Dataset entries
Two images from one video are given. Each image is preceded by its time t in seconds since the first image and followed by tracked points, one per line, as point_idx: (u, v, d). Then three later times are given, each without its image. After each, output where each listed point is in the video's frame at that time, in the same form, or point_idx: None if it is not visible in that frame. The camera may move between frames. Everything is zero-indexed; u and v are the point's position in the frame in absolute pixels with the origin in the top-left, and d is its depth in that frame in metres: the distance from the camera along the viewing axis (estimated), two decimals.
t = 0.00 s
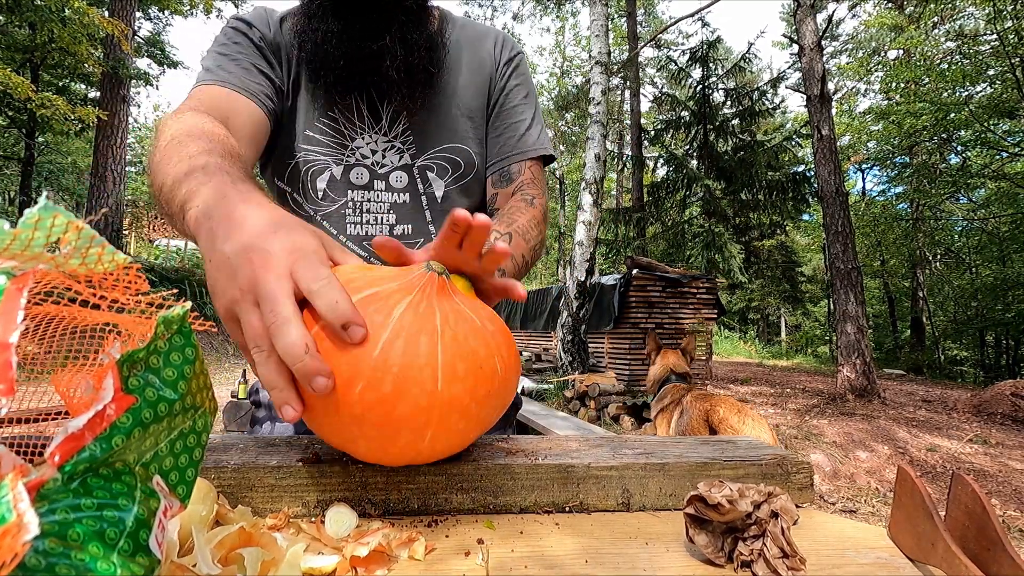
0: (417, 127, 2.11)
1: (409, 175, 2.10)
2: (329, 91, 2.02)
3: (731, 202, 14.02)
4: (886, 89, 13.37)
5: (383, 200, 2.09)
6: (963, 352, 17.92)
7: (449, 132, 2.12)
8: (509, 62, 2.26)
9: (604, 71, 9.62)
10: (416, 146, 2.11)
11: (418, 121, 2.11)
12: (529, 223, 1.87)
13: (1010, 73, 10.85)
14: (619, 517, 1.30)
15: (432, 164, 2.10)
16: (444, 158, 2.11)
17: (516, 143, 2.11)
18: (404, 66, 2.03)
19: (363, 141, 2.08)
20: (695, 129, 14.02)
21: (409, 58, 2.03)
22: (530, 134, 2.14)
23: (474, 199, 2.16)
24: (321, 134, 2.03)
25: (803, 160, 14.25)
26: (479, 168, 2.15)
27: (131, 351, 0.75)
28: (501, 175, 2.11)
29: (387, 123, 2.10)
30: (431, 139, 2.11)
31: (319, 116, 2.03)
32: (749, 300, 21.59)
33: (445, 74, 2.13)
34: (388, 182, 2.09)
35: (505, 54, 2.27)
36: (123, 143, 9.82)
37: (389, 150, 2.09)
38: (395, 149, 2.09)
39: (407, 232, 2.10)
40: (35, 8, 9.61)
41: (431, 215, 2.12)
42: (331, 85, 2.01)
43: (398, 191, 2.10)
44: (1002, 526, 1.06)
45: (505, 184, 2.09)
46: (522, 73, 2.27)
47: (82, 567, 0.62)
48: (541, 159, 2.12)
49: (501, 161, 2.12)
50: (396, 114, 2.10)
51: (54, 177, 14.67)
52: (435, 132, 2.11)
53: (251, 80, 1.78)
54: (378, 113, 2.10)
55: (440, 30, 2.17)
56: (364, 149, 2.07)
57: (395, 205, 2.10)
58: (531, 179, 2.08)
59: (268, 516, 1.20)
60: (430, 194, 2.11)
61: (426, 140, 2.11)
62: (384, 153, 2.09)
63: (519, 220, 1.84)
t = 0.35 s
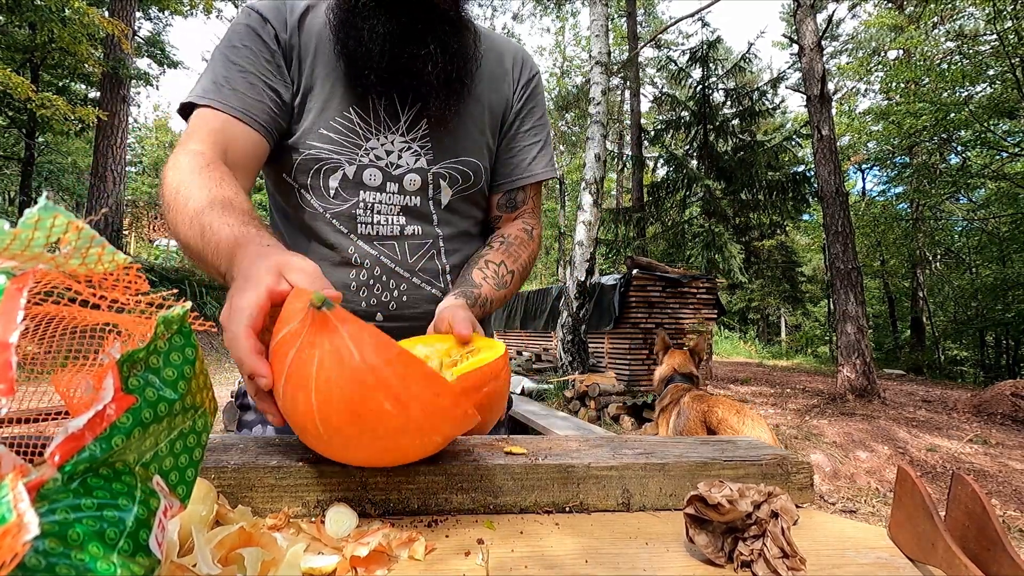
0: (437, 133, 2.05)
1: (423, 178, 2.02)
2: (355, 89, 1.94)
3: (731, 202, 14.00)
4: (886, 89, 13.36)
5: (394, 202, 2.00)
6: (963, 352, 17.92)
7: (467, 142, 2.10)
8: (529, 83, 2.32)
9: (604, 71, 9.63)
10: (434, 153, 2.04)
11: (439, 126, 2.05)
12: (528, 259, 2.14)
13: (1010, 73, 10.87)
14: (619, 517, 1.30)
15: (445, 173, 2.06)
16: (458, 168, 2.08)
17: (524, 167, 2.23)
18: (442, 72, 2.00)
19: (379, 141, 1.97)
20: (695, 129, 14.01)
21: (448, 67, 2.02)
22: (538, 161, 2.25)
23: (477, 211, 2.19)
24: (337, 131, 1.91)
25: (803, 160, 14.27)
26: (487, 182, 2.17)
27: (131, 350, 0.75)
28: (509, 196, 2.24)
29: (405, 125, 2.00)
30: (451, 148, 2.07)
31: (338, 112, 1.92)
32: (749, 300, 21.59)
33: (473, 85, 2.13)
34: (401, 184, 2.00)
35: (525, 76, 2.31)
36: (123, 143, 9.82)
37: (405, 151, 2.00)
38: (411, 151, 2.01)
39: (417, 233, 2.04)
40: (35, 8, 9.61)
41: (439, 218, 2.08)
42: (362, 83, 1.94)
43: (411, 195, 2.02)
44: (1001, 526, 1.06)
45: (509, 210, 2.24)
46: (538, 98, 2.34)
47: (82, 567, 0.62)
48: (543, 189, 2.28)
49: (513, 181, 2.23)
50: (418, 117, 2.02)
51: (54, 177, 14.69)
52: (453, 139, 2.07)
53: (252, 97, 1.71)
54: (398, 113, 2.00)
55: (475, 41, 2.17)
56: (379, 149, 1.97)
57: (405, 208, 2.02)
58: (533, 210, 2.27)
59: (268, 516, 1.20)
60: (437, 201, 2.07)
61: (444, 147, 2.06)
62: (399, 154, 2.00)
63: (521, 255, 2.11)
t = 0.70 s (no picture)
0: (442, 140, 2.04)
1: (426, 185, 2.01)
2: (362, 94, 1.95)
3: (731, 202, 13.98)
4: (885, 90, 13.33)
5: (396, 207, 1.99)
6: (963, 352, 17.92)
7: (475, 151, 2.08)
8: (540, 99, 2.32)
9: (604, 71, 9.63)
10: (437, 160, 2.02)
11: (445, 134, 2.04)
12: (551, 269, 2.21)
13: (1010, 74, 10.91)
14: (620, 517, 1.30)
15: (450, 181, 2.04)
16: (462, 177, 2.05)
17: (545, 186, 2.27)
18: (452, 77, 1.99)
19: (383, 148, 1.96)
20: (695, 129, 13.99)
21: (458, 72, 2.00)
22: (549, 178, 2.28)
23: (485, 219, 2.18)
24: (342, 137, 1.91)
25: (803, 161, 14.28)
26: (494, 192, 2.16)
27: (131, 350, 0.75)
28: (525, 211, 2.29)
29: (412, 132, 2.01)
30: (456, 155, 2.05)
31: (343, 118, 1.92)
32: (749, 300, 21.60)
33: (482, 91, 2.10)
34: (403, 191, 1.99)
35: (536, 92, 2.31)
36: (123, 143, 9.81)
37: (409, 159, 2.00)
38: (415, 159, 2.00)
39: (418, 239, 2.02)
40: (35, 9, 9.62)
41: (441, 225, 2.05)
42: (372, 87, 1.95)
43: (413, 202, 2.00)
44: (1002, 526, 1.06)
45: (527, 225, 2.30)
46: (550, 114, 2.34)
47: (82, 567, 0.62)
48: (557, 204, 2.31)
49: (528, 195, 2.27)
50: (424, 123, 2.02)
51: (54, 177, 14.71)
52: (459, 147, 2.06)
53: (259, 105, 1.75)
54: (404, 121, 2.01)
55: (487, 50, 2.16)
56: (382, 156, 1.96)
57: (407, 214, 2.00)
58: (549, 223, 2.35)
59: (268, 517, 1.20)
60: (441, 208, 2.04)
61: (451, 155, 2.04)
62: (403, 161, 1.99)
63: (546, 264, 2.18)
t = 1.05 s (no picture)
0: (469, 134, 2.03)
1: (457, 181, 2.01)
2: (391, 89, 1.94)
3: (731, 202, 13.97)
4: (886, 90, 13.29)
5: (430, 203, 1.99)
6: (963, 353, 17.92)
7: (503, 144, 2.07)
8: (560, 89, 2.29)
9: (604, 71, 9.63)
10: (467, 155, 2.02)
11: (473, 127, 2.04)
12: (582, 251, 2.24)
13: (1010, 74, 10.90)
14: (619, 517, 1.30)
15: (481, 175, 2.03)
16: (492, 170, 2.05)
17: (566, 176, 2.27)
18: (476, 70, 1.99)
19: (415, 145, 1.97)
20: (695, 130, 13.94)
21: (482, 64, 2.00)
22: (573, 166, 2.28)
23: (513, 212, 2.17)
24: (375, 134, 1.92)
25: (803, 161, 14.28)
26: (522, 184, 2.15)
27: (131, 350, 0.74)
28: (549, 200, 2.29)
29: (441, 129, 2.00)
30: (485, 148, 2.04)
31: (375, 116, 1.93)
32: (749, 300, 21.60)
33: (505, 83, 2.09)
34: (436, 187, 1.99)
35: (556, 83, 2.26)
36: (124, 143, 9.80)
37: (439, 156, 2.00)
38: (447, 154, 2.00)
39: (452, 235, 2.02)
40: (36, 9, 9.62)
41: (474, 220, 2.06)
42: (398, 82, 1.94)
43: (446, 198, 2.00)
44: (1002, 526, 1.06)
45: (553, 213, 2.31)
46: (568, 105, 2.28)
47: (82, 568, 0.62)
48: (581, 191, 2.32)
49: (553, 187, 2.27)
50: (452, 120, 2.02)
51: (54, 177, 14.73)
52: (487, 141, 2.05)
53: (293, 91, 1.70)
54: (433, 115, 2.01)
55: (508, 44, 2.15)
56: (415, 154, 1.97)
57: (441, 210, 2.00)
58: (575, 210, 2.35)
59: (268, 517, 1.20)
60: (474, 202, 2.04)
61: (479, 149, 2.04)
62: (434, 159, 1.99)
63: (578, 244, 2.20)
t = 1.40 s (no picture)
0: (498, 143, 2.02)
1: (491, 191, 2.01)
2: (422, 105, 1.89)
3: (731, 202, 13.97)
4: (886, 91, 13.28)
5: (469, 217, 2.00)
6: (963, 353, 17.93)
7: (531, 148, 2.08)
8: (565, 76, 2.28)
9: (604, 72, 9.64)
10: (497, 163, 2.02)
11: (500, 136, 2.02)
12: (599, 235, 2.17)
13: (1010, 74, 10.91)
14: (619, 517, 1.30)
15: (514, 180, 2.05)
16: (522, 174, 2.06)
17: (575, 162, 2.25)
18: (500, 77, 1.99)
19: (450, 161, 1.95)
20: (695, 130, 13.91)
21: (505, 70, 2.00)
22: (586, 151, 2.28)
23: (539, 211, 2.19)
24: (411, 156, 1.89)
25: (803, 161, 14.28)
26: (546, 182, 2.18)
27: (130, 351, 0.73)
28: (561, 189, 2.28)
29: (470, 141, 1.98)
30: (512, 154, 2.05)
31: (409, 137, 1.89)
32: (749, 300, 21.61)
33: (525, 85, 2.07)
34: (472, 201, 2.00)
35: (561, 72, 2.26)
36: (124, 143, 9.80)
37: (471, 168, 1.99)
38: (479, 165, 1.99)
39: (492, 247, 2.03)
40: (36, 9, 9.63)
41: (514, 228, 2.07)
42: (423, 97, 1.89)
43: (483, 209, 2.01)
44: (1002, 526, 1.06)
45: (567, 200, 2.29)
46: (571, 89, 2.27)
47: (81, 567, 0.63)
48: (593, 175, 2.31)
49: (568, 177, 2.27)
50: (478, 130, 1.99)
51: (54, 177, 14.74)
52: (516, 148, 2.05)
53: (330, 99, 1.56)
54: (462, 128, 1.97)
55: (522, 42, 2.12)
56: (449, 171, 1.96)
57: (480, 222, 2.01)
58: (589, 194, 2.32)
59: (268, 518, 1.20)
60: (511, 209, 2.06)
61: (507, 157, 2.04)
62: (465, 173, 1.98)
63: (595, 227, 2.15)
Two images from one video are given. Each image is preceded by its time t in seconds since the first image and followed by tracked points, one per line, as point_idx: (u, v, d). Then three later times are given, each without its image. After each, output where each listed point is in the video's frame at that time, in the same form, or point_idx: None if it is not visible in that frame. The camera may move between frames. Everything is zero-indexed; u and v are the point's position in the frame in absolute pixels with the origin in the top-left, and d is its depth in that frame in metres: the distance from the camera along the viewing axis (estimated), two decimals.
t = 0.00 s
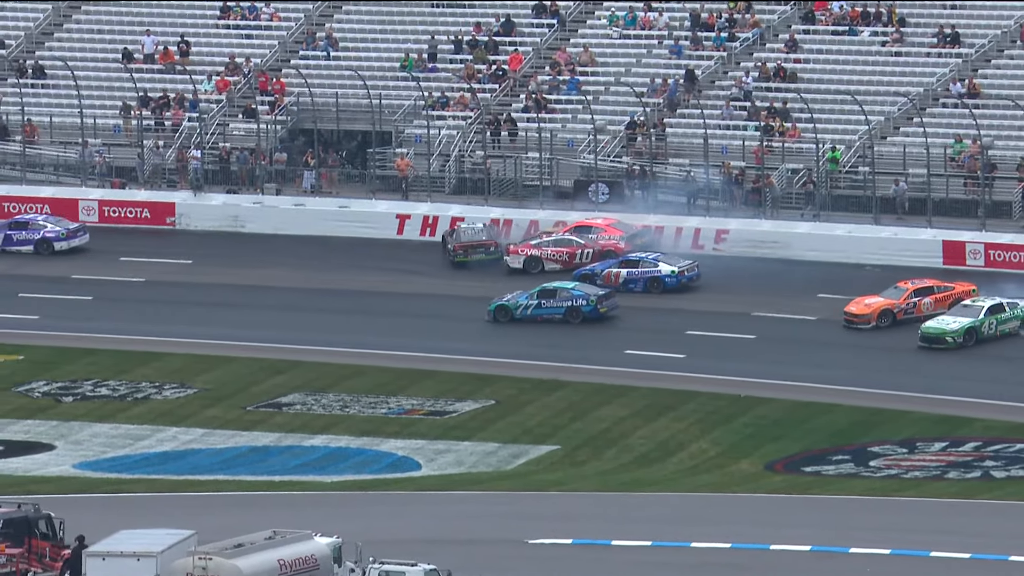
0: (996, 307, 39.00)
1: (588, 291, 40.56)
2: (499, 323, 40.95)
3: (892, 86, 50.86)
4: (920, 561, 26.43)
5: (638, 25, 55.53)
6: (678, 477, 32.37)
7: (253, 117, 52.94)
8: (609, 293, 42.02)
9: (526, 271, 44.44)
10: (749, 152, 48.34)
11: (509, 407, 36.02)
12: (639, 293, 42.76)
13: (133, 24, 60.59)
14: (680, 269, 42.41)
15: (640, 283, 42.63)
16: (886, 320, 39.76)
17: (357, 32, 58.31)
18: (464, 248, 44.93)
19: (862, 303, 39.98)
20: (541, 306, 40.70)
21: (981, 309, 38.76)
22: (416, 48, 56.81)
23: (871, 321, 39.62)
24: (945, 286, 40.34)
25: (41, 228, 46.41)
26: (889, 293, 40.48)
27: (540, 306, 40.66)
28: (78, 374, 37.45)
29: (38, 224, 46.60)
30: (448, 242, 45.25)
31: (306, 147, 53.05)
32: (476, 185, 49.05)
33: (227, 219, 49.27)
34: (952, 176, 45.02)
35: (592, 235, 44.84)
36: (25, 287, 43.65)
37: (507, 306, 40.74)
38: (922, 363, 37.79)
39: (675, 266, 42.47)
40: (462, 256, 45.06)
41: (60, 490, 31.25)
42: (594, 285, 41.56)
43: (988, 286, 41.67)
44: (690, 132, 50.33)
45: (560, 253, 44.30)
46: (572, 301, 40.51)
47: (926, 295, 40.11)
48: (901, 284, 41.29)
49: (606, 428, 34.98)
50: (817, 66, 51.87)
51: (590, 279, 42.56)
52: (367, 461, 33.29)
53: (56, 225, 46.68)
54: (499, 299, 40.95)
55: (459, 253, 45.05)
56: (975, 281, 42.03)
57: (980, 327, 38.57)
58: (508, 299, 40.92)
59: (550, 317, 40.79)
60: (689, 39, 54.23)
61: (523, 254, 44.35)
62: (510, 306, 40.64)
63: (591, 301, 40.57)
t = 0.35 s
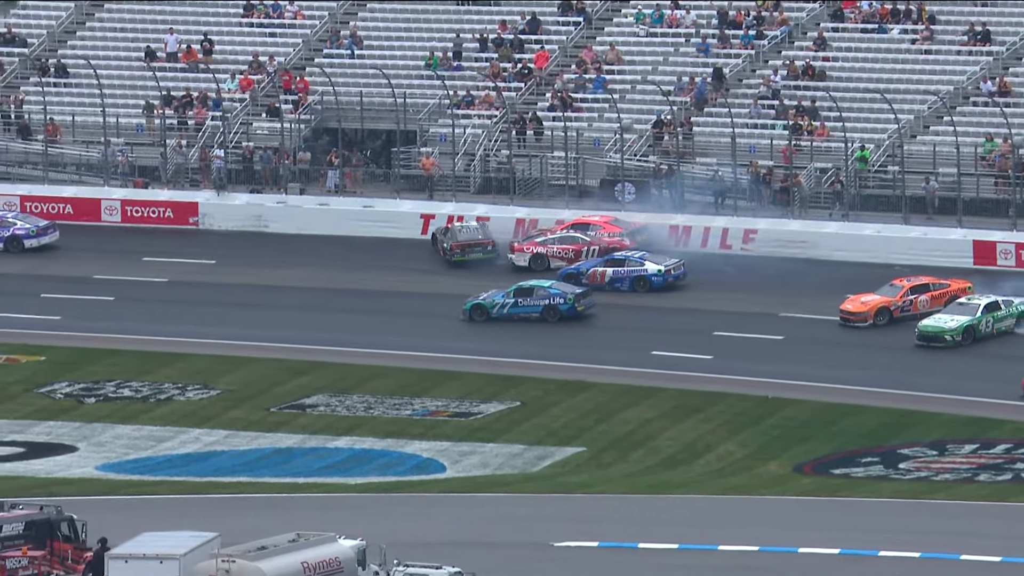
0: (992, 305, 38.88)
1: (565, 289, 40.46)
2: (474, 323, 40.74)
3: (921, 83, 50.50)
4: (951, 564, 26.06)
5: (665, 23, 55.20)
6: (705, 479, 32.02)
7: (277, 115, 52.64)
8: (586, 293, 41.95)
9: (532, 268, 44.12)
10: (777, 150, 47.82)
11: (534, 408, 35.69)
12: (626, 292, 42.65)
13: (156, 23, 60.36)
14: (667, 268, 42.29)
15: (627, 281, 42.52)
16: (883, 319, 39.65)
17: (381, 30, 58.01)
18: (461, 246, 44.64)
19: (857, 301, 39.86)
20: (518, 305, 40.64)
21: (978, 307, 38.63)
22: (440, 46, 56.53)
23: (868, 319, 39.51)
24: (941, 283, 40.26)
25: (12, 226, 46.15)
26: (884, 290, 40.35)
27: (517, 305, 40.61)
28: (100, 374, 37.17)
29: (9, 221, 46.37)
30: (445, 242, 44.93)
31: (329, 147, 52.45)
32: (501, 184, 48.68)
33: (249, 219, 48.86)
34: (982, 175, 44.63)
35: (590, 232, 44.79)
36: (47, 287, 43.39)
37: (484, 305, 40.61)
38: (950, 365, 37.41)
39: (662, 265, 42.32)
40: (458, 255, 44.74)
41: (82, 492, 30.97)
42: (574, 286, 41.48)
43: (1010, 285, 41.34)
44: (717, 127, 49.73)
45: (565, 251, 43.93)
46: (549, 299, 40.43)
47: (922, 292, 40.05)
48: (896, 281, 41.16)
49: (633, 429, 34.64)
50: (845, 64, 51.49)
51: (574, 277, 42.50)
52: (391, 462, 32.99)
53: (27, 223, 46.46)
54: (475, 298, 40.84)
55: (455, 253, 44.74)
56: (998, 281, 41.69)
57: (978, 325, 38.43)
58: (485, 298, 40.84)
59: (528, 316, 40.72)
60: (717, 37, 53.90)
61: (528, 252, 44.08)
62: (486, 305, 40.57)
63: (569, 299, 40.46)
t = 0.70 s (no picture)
0: (986, 303, 38.77)
1: (540, 288, 40.37)
2: (447, 322, 40.63)
3: (950, 82, 50.11)
4: (984, 568, 25.68)
5: (692, 22, 54.80)
6: (732, 482, 31.66)
7: (300, 114, 52.36)
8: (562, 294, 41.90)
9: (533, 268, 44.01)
10: (804, 150, 47.80)
11: (560, 410, 35.36)
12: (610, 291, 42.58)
13: (179, 21, 60.09)
14: (651, 267, 42.19)
15: (611, 281, 42.44)
16: (880, 316, 39.54)
17: (405, 28, 57.70)
18: (458, 245, 44.50)
19: (853, 298, 39.73)
20: (493, 303, 40.58)
21: (973, 306, 38.53)
22: (465, 45, 56.21)
23: (864, 318, 39.43)
24: (935, 281, 40.15)
25: None
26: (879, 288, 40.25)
27: (492, 303, 40.55)
28: (122, 376, 36.89)
29: None
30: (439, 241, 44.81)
31: (353, 147, 52.59)
32: (527, 184, 48.37)
33: (273, 219, 48.54)
34: (1013, 175, 44.38)
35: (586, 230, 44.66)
36: (67, 287, 43.11)
37: (458, 304, 40.53)
38: (977, 366, 37.04)
39: (646, 264, 42.23)
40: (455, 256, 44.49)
41: (104, 494, 30.68)
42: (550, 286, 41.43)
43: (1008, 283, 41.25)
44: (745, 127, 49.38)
45: (566, 250, 43.67)
46: (525, 298, 40.35)
47: (916, 291, 39.91)
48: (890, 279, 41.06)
49: (659, 431, 34.30)
50: (873, 63, 51.14)
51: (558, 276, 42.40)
52: (415, 465, 32.67)
53: None
54: (449, 297, 40.75)
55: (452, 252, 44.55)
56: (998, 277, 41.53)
57: (974, 324, 38.32)
58: (459, 296, 40.77)
59: (504, 314, 40.65)
60: (744, 35, 53.54)
61: (530, 252, 43.87)
62: (461, 304, 40.49)
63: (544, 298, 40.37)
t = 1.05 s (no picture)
0: (981, 301, 38.62)
1: (515, 286, 40.22)
2: (421, 320, 40.57)
3: (979, 79, 49.73)
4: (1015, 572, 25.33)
5: (718, 19, 54.43)
6: (759, 484, 31.31)
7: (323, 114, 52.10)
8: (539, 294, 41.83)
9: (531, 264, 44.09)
10: (833, 148, 47.47)
11: (585, 412, 35.03)
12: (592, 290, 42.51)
13: (201, 20, 59.85)
14: (634, 266, 42.11)
15: (594, 280, 42.37)
16: (876, 315, 39.50)
17: (429, 26, 57.41)
18: (456, 243, 44.24)
19: (848, 295, 39.69)
20: (467, 302, 40.44)
21: (969, 304, 38.36)
22: (490, 43, 55.92)
23: (861, 316, 39.34)
24: (931, 278, 40.12)
25: None
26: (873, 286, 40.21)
27: (466, 302, 40.41)
28: (144, 377, 36.63)
29: None
30: (435, 240, 44.60)
31: (377, 146, 52.41)
32: (550, 183, 47.98)
33: (296, 219, 48.29)
34: None
35: (581, 229, 44.56)
36: (89, 288, 42.85)
37: (432, 303, 40.44)
38: (1003, 367, 36.69)
39: (630, 263, 42.15)
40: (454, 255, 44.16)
41: (126, 496, 30.40)
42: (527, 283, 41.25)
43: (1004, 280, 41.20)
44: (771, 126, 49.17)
45: (564, 248, 43.75)
46: (499, 296, 40.21)
47: (912, 289, 39.92)
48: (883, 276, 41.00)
49: (686, 433, 33.96)
50: (902, 61, 50.87)
51: (541, 273, 42.31)
52: (439, 467, 32.37)
53: None
54: (422, 295, 40.65)
55: (450, 250, 44.23)
56: (1001, 275, 41.46)
57: (969, 322, 38.19)
58: (433, 296, 40.61)
59: (477, 314, 40.49)
60: (770, 33, 53.24)
61: (528, 250, 43.91)
62: (434, 303, 40.34)
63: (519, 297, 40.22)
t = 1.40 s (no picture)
0: (974, 299, 38.56)
1: (487, 285, 40.24)
2: (393, 320, 40.52)
3: (1008, 78, 49.43)
4: None
5: (743, 18, 54.23)
6: (785, 486, 31.01)
7: (346, 113, 51.90)
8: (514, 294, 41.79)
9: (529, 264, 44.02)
10: (859, 148, 47.22)
11: (609, 413, 34.75)
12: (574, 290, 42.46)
13: (223, 19, 59.67)
14: (616, 265, 42.11)
15: (575, 279, 42.32)
16: (871, 313, 39.55)
17: (453, 25, 57.19)
18: (455, 242, 44.31)
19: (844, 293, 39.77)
20: (439, 301, 40.44)
21: (963, 302, 38.26)
22: (514, 42, 55.71)
23: (856, 314, 39.31)
24: (924, 276, 40.24)
25: None
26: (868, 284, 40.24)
27: (437, 301, 40.41)
28: (165, 378, 36.40)
29: None
30: (430, 239, 44.57)
31: (400, 145, 51.88)
32: (574, 183, 47.74)
33: (318, 219, 48.06)
34: None
35: (578, 229, 44.36)
36: (110, 289, 42.63)
37: (403, 303, 40.41)
38: None
39: (610, 262, 42.12)
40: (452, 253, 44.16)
41: (147, 498, 30.16)
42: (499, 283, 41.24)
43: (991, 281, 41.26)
44: (798, 125, 49.02)
45: (560, 246, 43.65)
46: (472, 295, 40.22)
47: (906, 286, 40.10)
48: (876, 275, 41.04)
49: (711, 435, 33.67)
50: (931, 60, 50.62)
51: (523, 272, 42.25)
52: (462, 469, 32.10)
53: None
54: (393, 295, 40.63)
55: (448, 248, 44.20)
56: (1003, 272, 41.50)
57: (965, 320, 38.09)
58: (403, 295, 40.58)
59: (448, 313, 40.50)
60: (796, 32, 53.02)
61: (525, 249, 43.79)
62: (405, 302, 40.31)
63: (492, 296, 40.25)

◆ Goal of the exercise:
Transcribe exactly each line of the records from the start up to and including the one with "45: (505, 184, 2.09)", and leave out every picture.

◆ Result of this task:
Two images from one video are given. Each image is preceded by its time t in seconds since the first image and followed by tracked points, one per line, as point_idx: (u, v, d). Then three later times are given, each without its image. After each, output where each listed point is in the video's frame at that time, in the same form, or point_idx: None if it is not visible in that frame. The camera may move between frames. Everything is zero-indexed; u and v are the point's position in the frame in absolute pixels with the origin in the top-left, and d is its depth in that frame in metres: the distance from the camera along the viewing axis (estimated), two decimals.
t = 0.00 s
0: (417, 127, 2.11)
1: (409, 175, 2.10)
2: (329, 91, 2.02)
3: (731, 202, 14.02)
4: (886, 89, 13.37)
5: (383, 200, 2.09)
6: (963, 352, 17.92)
7: (449, 132, 2.12)
8: (509, 62, 2.26)
9: (604, 71, 9.62)
10: (416, 146, 2.11)
11: (418, 121, 2.11)
12: (529, 223, 1.87)
13: (1010, 73, 10.85)
14: (619, 517, 1.30)
15: (432, 164, 2.10)
16: (444, 158, 2.11)
17: (516, 143, 2.11)
18: (404, 66, 2.03)
19: (363, 141, 2.08)
20: (695, 129, 14.02)
21: (409, 58, 2.03)
22: (530, 134, 2.14)
23: (474, 199, 2.16)
24: (321, 134, 2.03)
25: (803, 160, 14.25)
26: (479, 168, 2.15)
27: (131, 351, 0.75)
28: (501, 175, 2.11)
29: (387, 123, 2.10)
30: (431, 139, 2.11)
31: (319, 116, 2.03)
32: (749, 300, 21.59)
33: (445, 74, 2.13)
34: (388, 182, 2.09)
35: (505, 54, 2.27)
36: (123, 143, 9.82)
37: (389, 150, 2.09)
38: (395, 149, 2.09)
39: (407, 232, 2.10)
40: (35, 8, 9.61)
41: (431, 215, 2.12)
42: (331, 85, 2.01)
43: (398, 191, 2.10)
44: (1002, 526, 1.06)
45: (505, 184, 2.09)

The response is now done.